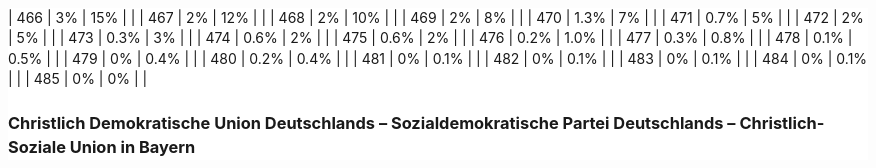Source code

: | 466 | 3% | 15% |  |
| 467 | 2% | 12% |  |
| 468 | 2% | 10% |  |
| 469 | 2% | 8% |  |
| 470 | 1.3% | 7% |  |
| 471 | 0.7% | 5% |  |
| 472 | 2% | 5% |  |
| 473 | 0.3% | 3% |  |
| 474 | 0.6% | 2% |  |
| 475 | 0.6% | 2% |  |
| 476 | 0.2% | 1.0% |  |
| 477 | 0.3% | 0.8% |  |
| 478 | 0.1% | 0.5% |  |
| 479 | 0% | 0.4% |  |
| 480 | 0.2% | 0.4% |  |
| 481 | 0% | 0.1% |  |
| 482 | 0% | 0.1% |  |
| 483 | 0% | 0.1% |  |
| 484 | 0% | 0.1% |  |
| 485 | 0% | 0% |  |

### Christlich Demokratische Union Deutschlands – Sozialdemokratische Partei Deutschlands – Christlich-Soziale Union in Bayern
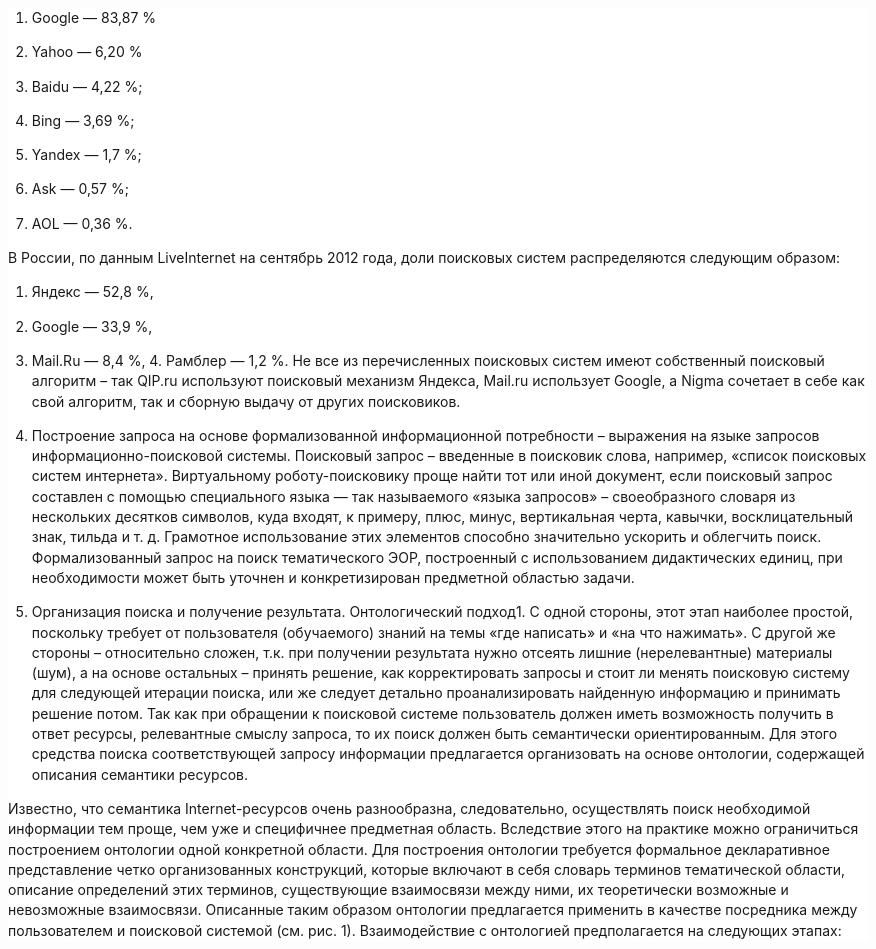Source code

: 1. Google — 83,87 % 

2. Yahoo — 6,20 % 

3. Baidu — 4,22 %; 

4. Bing — 3,69 %; 

5. Yandex — 1,7 %; 

6. Ask — 0,57 %; 

7. AOL — 0,36 %. 

В России, по данным LiveInternet на сентябрь 2012 года, доли поисковых систем распределяются следующим образом: 

1. Яндекс — 52,8 %, 

2. Google — 33,9 %, 

3. Mail.Ru — 8,4 %, 4. Рамблер — 1,2 %. 
Не все из перечисленных поисковых систем имеют собственный поисковый алгоритм – так QIP.ru используют поисковый механизм Яндекса, Mail.ru использует Google, а Nigma сочетает в себе как свой алгоритм, так и сборную выдачу от других поисковиков. 

4. Построение запроса на основе формализованной информационной потребности – выражения на языке запросов информационно-поисковой системы. 
Поисковый запрос – введенные в поисковик слова, например, «список поисковых систем интернета». 
Виртуальному роботу-поисковику проще найти тот или иной документ, если поисковый запрос составлен с помощью специального языка — так называемого «языка запросов» – своеобразного словаря из нескольких десятков символов, куда входят, к примеру, плюс, минус, вертикальная черта, кавычки, восклицательный знак, тильда и т. д. Грамотное использование этих элементов способно значительно ускорить и облегчить поиск. 
Формализованный запрос на поиск тематического ЭОР, построенный с использованием дидактических единиц, при необходимости может быть уточнен и конкретизирован предметной областью задачи. 

5. Организация поиска и получение результата. Онтологический подход1. 
С одной стороны, этот этап наиболее простой, поскольку требует от пользователя (обучаемого) знаний на темы «где написать» и «на что нажимать». С другой же стороны – относительно сложен, т.к. при получении результата нужно отсеять лишние (нерелевантные) материалы (шум), а на основе остальных – принять решение, как корректировать запросы и стоит ли менять поисковую систему для следующей итерации поиска, или же следует детально проанализировать найденную информацию и принимать решение потом. 
Так как при обращении к поисковой системе пользователь должен иметь возможность получить в ответ ресурсы, релевантные смыслу запроса, то их поиск должен быть семантически ориентированным. Для этого средства поиска соответствующей запросу информации предлагается организовать на основе онтологии, содержащей описания семантики ресурсов. 

Известно, что семантика Internet-ресурсов очень разнообразна, следовательно, осуществлять поиск необходимой информации тем проще, чем уже и специфичнее предметная область. Вследствие этого на практике можно ограничиться построением онтологии одной конкретной области. 
Для построения онтологии требуется формальное декларативное представление четко организованных конструкций, которые включают в себя словарь терминов тематической области, описание определений этих терминов, существующие взаимосвязи между ними, их теоретически возможные и невозможные взаимосвязи. Описанные таким образом онтологии предлагается применить в качестве посредника между пользователем и поисковой системой (см. рис. 1). Взаимодействие с онтологией предполагается на следующих этапах: 
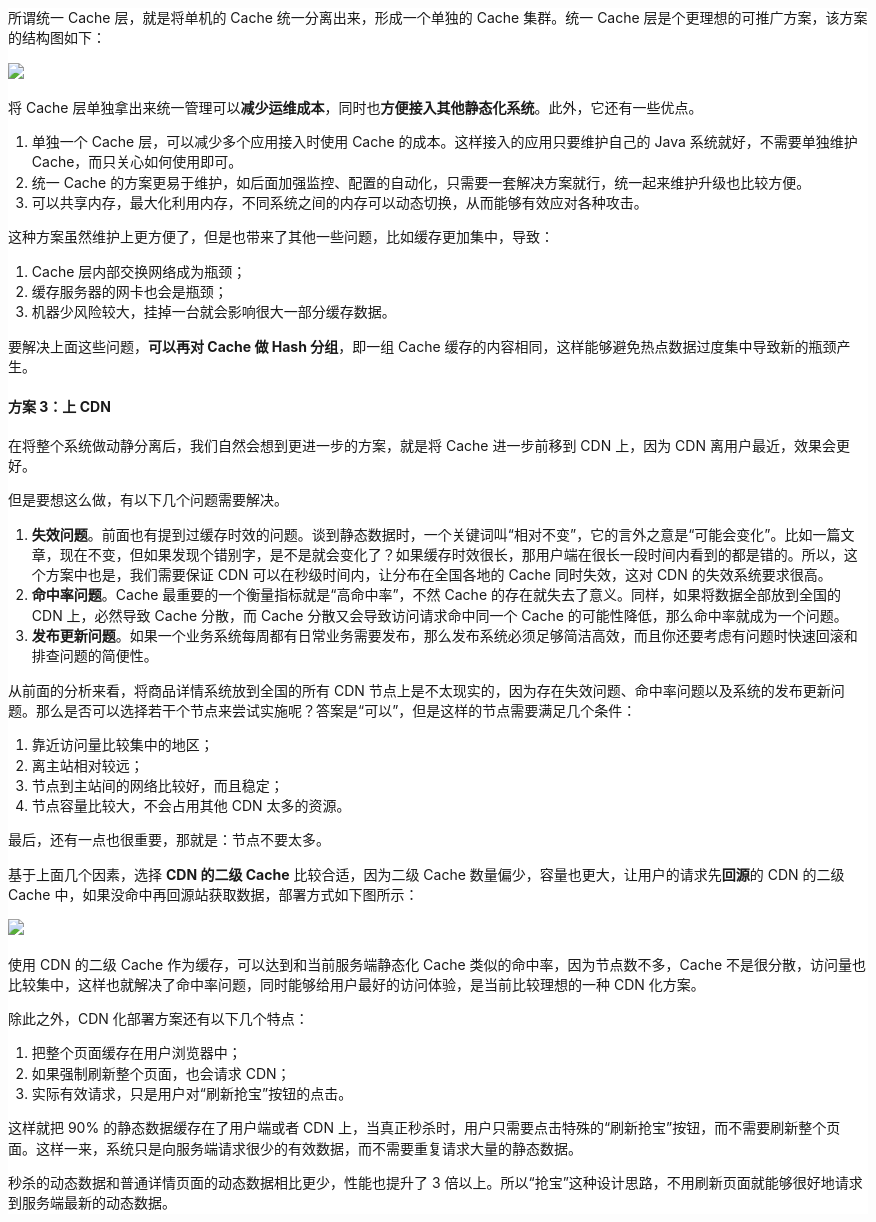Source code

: 所谓统一 Cache 层，就是将单机的 Cache 统一分离出来，形成一个单独的 Cache 集群。统一 Cache 层是个更理想的可推广方案，该方案的结构图如下：

![](https://s2.loli.net/2022/07/03/jXUiGbA538CDrlu.jpg)

将 Cache 层单独拿出来统一管理可以**减少运维成本**，同时也**方便接入其他静态化系统**。此外，它还有一些优点。

1. 单独一个 Cache 层，可以减少多个应用接入时使用 Cache 的成本。这样接入的应用只要维护自己的 Java 系统就好，不需要单独维护 Cache，而只关心如何使用即可。
2. 统一 Cache 的方案更易于维护，如后面加强监控、配置的自动化，只需要一套解决方案就行，统一起来维护升级也比较方便。
3. 可以共享内存，最大化利用内存，不同系统之间的内存可以动态切换，从而能够有效应对各种攻击。

这种方案虽然维护上更方便了，但是也带来了其他一些问题，比如缓存更加集中，导致：

1. Cache 层内部交换网络成为瓶颈；
2. 缓存服务器的网卡也会是瓶颈；
3. 机器少风险较大，挂掉一台就会影响很大一部分缓存数据。

要解决上面这些问题，**可以再对 Cache 做 Hash 分组**，即一组 Cache 缓存的内容相同，这样能够避免热点数据过度集中导致新的瓶颈产生。

#### 方案 3：上 CDN

在将整个系统做动静分离后，我们自然会想到更进一步的方案，就是将 Cache 进一步前移到 CDN 上，因为 CDN 离用户最近，效果会更好。

但是要想这么做，有以下几个问题需要解决。

1. **失效问题**。前面也有提到过缓存时效的问题。谈到静态数据时，一个关键词叫“相对不变”，它的言外之意是“可能会变化”。比如一篇文章，现在不变，但如果发现个错别字，是不是就会变化了？如果缓存时效很长，那用户端在很长一段时间内看到的都是错的。所以，这个方案中也是，我们需要保证 CDN 可以在秒级时间内，让分布在全国各地的 Cache 同时失效，这对 CDN 的失效系统要求很高。
2. **命中率问题**。Cache 最重要的一个衡量指标就是“高命中率”，不然 Cache 的存在就失去了意义。同样，如果将数据全部放到全国的 CDN 上，必然导致 Cache 分散，而 Cache 分散又会导致访问请求命中同一个 Cache 的可能性降低，那么命中率就成为一个问题。
3. **发布更新问题**。如果一个业务系统每周都有日常业务需要发布，那么发布系统必须足够简洁高效，而且你还要考虑有问题时快速回滚和排查问题的简便性。

从前面的分析来看，将商品详情系统放到全国的所有 CDN 节点上是不太现实的，因为存在失效问题、命中率问题以及系统的发布更新问题。那么是否可以选择若干个节点来尝试实施呢？答案是“可以”，但是这样的节点需要满足几个条件：

1. 靠近访问量比较集中的地区；
2. 离主站相对较远；
3. 节点到主站间的网络比较好，而且稳定；
4. 节点容量比较大，不会占用其他 CDN 太多的资源。

最后，还有一点也很重要，那就是：节点不要太多。

基于上面几个因素，选择 **CDN 的二级 Cache** 比较合适，因为二级 Cache 数量偏少，容量也更大，让用户的请求先**回源**的 CDN 的二级 Cache 中，如果没命中再回源站获取数据，部署方式如下图所示：

![](https://s2.loli.net/2022/07/03/qdC5rTNyPnYHw8I.jpg)

使用 CDN 的二级 Cache 作为缓存，可以达到和当前服务端静态化 Cache 类似的命中率，因为节点数不多，Cache 不是很分散，访问量也比较集中，这样也就解决了命中率问题，同时能够给用户最好的访问体验，是当前比较理想的一种 CDN 化方案。

除此之外，CDN 化部署方案还有以下几个特点：

1. 把整个页面缓存在用户浏览器中；
2. 如果强制刷新整个页面，也会请求 CDN；
3. 实际有效请求，只是用户对“刷新抢宝”按钮的点击。

这样就把 90% 的静态数据缓存在了用户端或者 CDN 上，当真正秒杀时，用户只需要点击特殊的“刷新抢宝”按钮，而不需要刷新整个页面。这样一来，系统只是向服务端请求很少的有效数据，而不需要重复请求大量的静态数据。

秒杀的动态数据和普通详情页面的动态数据相比更少，性能也提升了 3 倍以上。所以“抢宝”这种设计思路，不用刷新页面就能够很好地请求到服务端最新的动态数据。

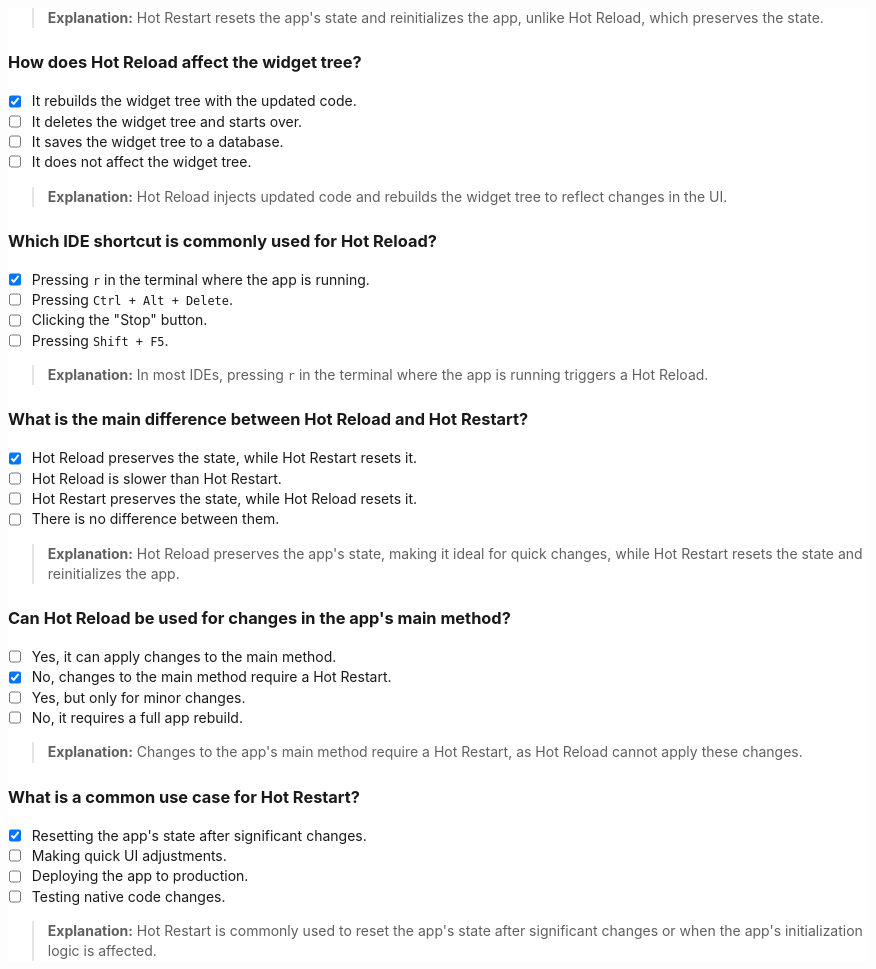 > **Explanation:** Hot Restart resets the app's state and reinitializes the app, unlike Hot Reload, which preserves the state.

### How does Hot Reload affect the widget tree?

- [x] It rebuilds the widget tree with the updated code.
- [ ] It deletes the widget tree and starts over.
- [ ] It saves the widget tree to a database.
- [ ] It does not affect the widget tree.

> **Explanation:** Hot Reload injects updated code and rebuilds the widget tree to reflect changes in the UI.

### Which IDE shortcut is commonly used for Hot Reload?

- [x] Pressing `r` in the terminal where the app is running.
- [ ] Pressing `Ctrl + Alt + Delete`.
- [ ] Clicking the "Stop" button.
- [ ] Pressing `Shift + F5`.

> **Explanation:** In most IDEs, pressing `r` in the terminal where the app is running triggers a Hot Reload.

### What is the main difference between Hot Reload and Hot Restart?

- [x] Hot Reload preserves the state, while Hot Restart resets it.
- [ ] Hot Reload is slower than Hot Restart.
- [ ] Hot Restart preserves the state, while Hot Reload resets it.
- [ ] There is no difference between them.

> **Explanation:** Hot Reload preserves the app's state, making it ideal for quick changes, while Hot Restart resets the state and reinitializes the app.

### Can Hot Reload be used for changes in the app's main method?

- [ ] Yes, it can apply changes to the main method.
- [x] No, changes to the main method require a Hot Restart.
- [ ] Yes, but only for minor changes.
- [ ] No, it requires a full app rebuild.

> **Explanation:** Changes to the app's main method require a Hot Restart, as Hot Reload cannot apply these changes.

### What is a common use case for Hot Restart?

- [x] Resetting the app's state after significant changes.
- [ ] Making quick UI adjustments.
- [ ] Deploying the app to production.
- [ ] Testing native code changes.

> **Explanation:** Hot Restart is commonly used to reset the app's state after significant changes or when the app's initialization logic is affected.
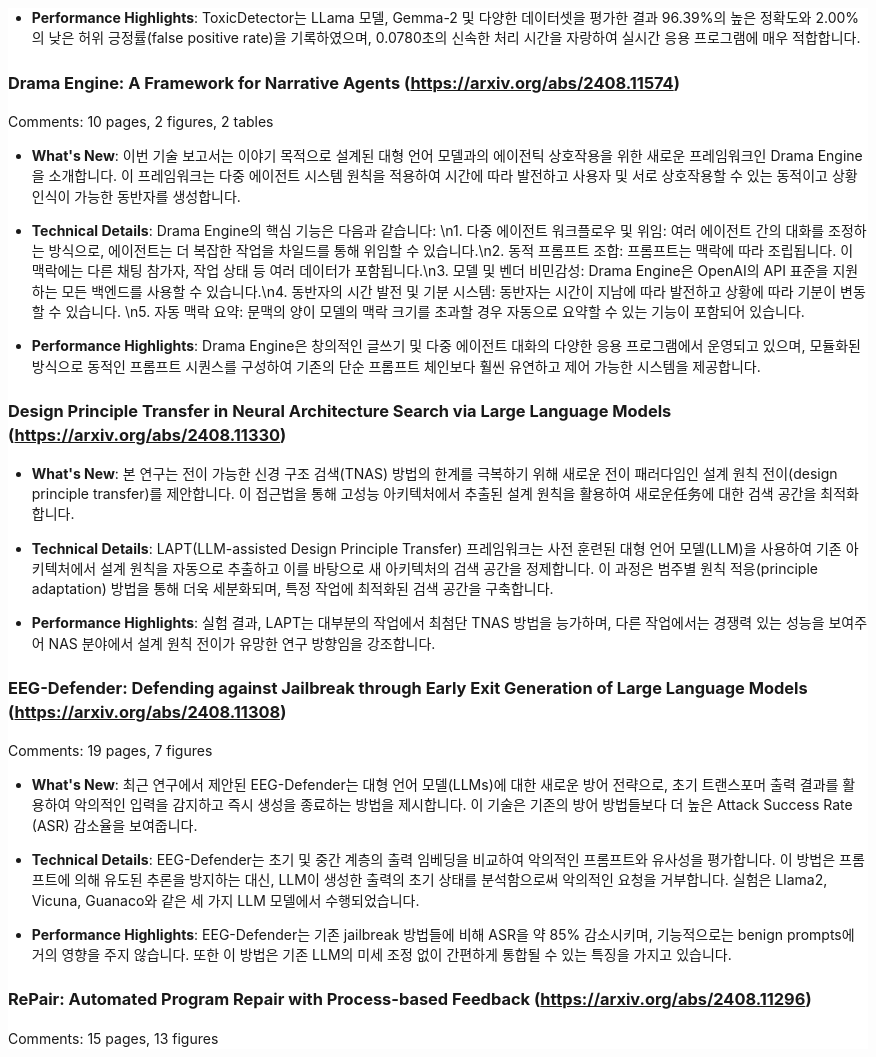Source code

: - **Performance Highlights**: ToxicDetector는 LLama 모델, Gemma-2 및 다양한 데이터셋을 평가한 결과 96.39%의 높은 정확도와 2.00%의 낮은 허위 긍정률(false positive rate)을 기록하였으며, 0.0780초의 신속한 처리 시간을 자랑하여 실시간 응용 프로그램에 매우 적합합니다.



### Drama Engine: A Framework for Narrative Agents (https://arxiv.org/abs/2408.11574)
Comments:
          10 pages, 2 figures, 2 tables

- **What's New**: 이번 기술 보고서는 이야기 목적으로 설계된 대형 언어 모델과의 에이전틱 상호작용을 위한 새로운 프레임워크인 Drama Engine을 소개합니다. 이 프레임워크는 다중 에이전트 시스템 원칙을 적용하여 시간에 따라 발전하고 사용자 및 서로 상호작용할 수 있는 동적이고 상황 인식이 가능한 동반자를 생성합니다.

- **Technical Details**: Drama Engine의 핵심 기능은 다음과 같습니다: \n1. 다중 에이전트 워크플로우 및 위임: 여러 에이전트 간의 대화를 조정하는 방식으로, 에이전트는 더 복잡한 작업을 차일드를 통해 위임할 수 있습니다.\n2. 동적 프롬프트 조합: 프롬프트는 맥락에 따라 조립됩니다. 이 맥락에는 다른 채팅 참가자, 작업 상태 등 여러 데이터가 포함됩니다.\n3. 모델 및 벤더 비민감성: Drama Engine은 OpenAI의 API 표준을 지원하는 모든 백엔드를 사용할 수 있습니다.\n4. 동반자의 시간 발전 및 기분 시스템: 동반자는 시간이 지남에 따라 발전하고 상황에 따라 기분이 변동할 수 있습니다. \n5. 자동 맥락 요약: 문맥의 양이 모델의 맥락 크기를 초과할 경우 자동으로 요약할 수 있는 기능이 포함되어 있습니다.

- **Performance Highlights**: Drama Engine은 창의적인 글쓰기 및 다중 에이전트 대화의 다양한 응용 프로그램에서 운영되고 있으며, 모듈화된 방식으로 동적인 프롬프트 시퀀스를 구성하여 기존의 단순 프롬프트 체인보다 훨씬 유연하고 제어 가능한 시스템을 제공합니다.



### Design Principle Transfer in Neural Architecture Search via Large Language Models (https://arxiv.org/abs/2408.11330)
- **What's New**: 본 연구는 전이 가능한 신경 구조 검색(TNAS) 방법의 한계를 극복하기 위해 새로운 전이 패러다임인 설계 원칙 전이(design principle transfer)를 제안합니다. 이 접근법을 통해 고성능 아키텍처에서 추출된 설계 원칙을 활용하여 새로운任务에 대한 검색 공간을 최적화합니다.

- **Technical Details**: LAPT(LLM-assisted Design Principle Transfer) 프레임워크는 사전 훈련된 대형 언어 모델(LLM)을 사용하여 기존 아키텍처에서 설계 원칙을 자동으로 추출하고 이를 바탕으로 새 아키텍처의 검색 공간을 정제합니다. 이 과정은 범주별 원칙 적응(principle adaptation) 방법을 통해 더욱 세분화되며, 특정 작업에 최적화된 검색 공간을 구축합니다.

- **Performance Highlights**: 실험 결과, LAPT는 대부분의 작업에서 최첨단 TNAS 방법을 능가하며, 다른 작업에서는 경쟁력 있는 성능을 보여주어 NAS 분야에서 설계 원칙 전이가 유망한 연구 방향임을 강조합니다.



### EEG-Defender: Defending against Jailbreak through Early Exit Generation of Large Language Models (https://arxiv.org/abs/2408.11308)
Comments:
          19 pages, 7 figures

- **What's New**: 최근 연구에서 제안된 EEG-Defender는 대형 언어 모델(LLMs)에 대한 새로운 방어 전략으로, 초기 트랜스포머 출력 결과를 활용하여 악의적인 입력을 감지하고 즉시 생성을 종료하는 방법을 제시합니다. 이 기술은 기존의 방어 방법들보다 더 높은 Attack Success Rate (ASR) 감소율을 보여줍니다.

- **Technical Details**: EEG-Defender는 초기 및 중간 계층의 출력 임베딩을 비교하여 악의적인 프롬프트와 유사성을 평가합니다. 이 방법은 프롬프트에 의해 유도된 추론을 방지하는 대신, LLM이 생성한 출력의 초기 상태를 분석함으로써 악의적인 요청을 거부합니다. 실험은 Llama2, Vicuna, Guanaco와 같은 세 가지 LLM 모델에서 수행되었습니다.

- **Performance Highlights**: EEG-Defender는 기존 jailbreak 방법들에 비해 ASR을 약 85% 감소시키며, 기능적으로는 benign prompts에 거의 영향을 주지 않습니다. 또한 이 방법은 기존 LLM의 미세 조정 없이 간편하게 통합될 수 있는 특징을 가지고 있습니다.



### RePair: Automated Program Repair with Process-based Feedback (https://arxiv.org/abs/2408.11296)
Comments:
          15 pages, 13 figures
* * * * * * *
§ **WHAT IS BEING ASKED**: Copy out again, unchanged, the lines of the records above between the line holding "2. Yahoo — 6,20 %" and the line holding "2. Google —", inclusive.

§ **ANSWER TO THE PROBLEM**:
2. Yahoo — 6,20 % 

3. Baidu — 4,22 %; 

4. Bing — 3,69 %; 

5. Yandex — 1,7 %; 

6. Ask — 0,57 %; 

7. AOL — 0,36 %. 

В России, по данным LiveInternet на сентябрь 2012 года, доли поисковых систем распределяются следующим образом: 

1. Яндекс — 52,8 %, 

2. Google — 33,9 %, 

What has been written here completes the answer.